Collected data:
────

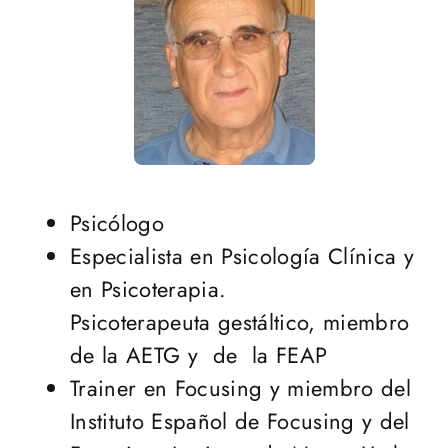
Psicólogo
Especialista en Psicología Clínica y
en Psicoterapia.
Psicoterapeuta gestáltico, miembro
de la AETG y de la FEAP
Trainer en Focusing y miembro del
Instituto Español de Focusing y del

────

Omit all pictures while transcribing the entries verbatim.

Psicólogo
Especialista en Psicología Clínica y
en Psicoterapia.
Psicoterapeuta gestáltico, miembro
de la AETG y de la FEAP
Trainer en Focusing y miembro del
Instituto Español de Focusing y del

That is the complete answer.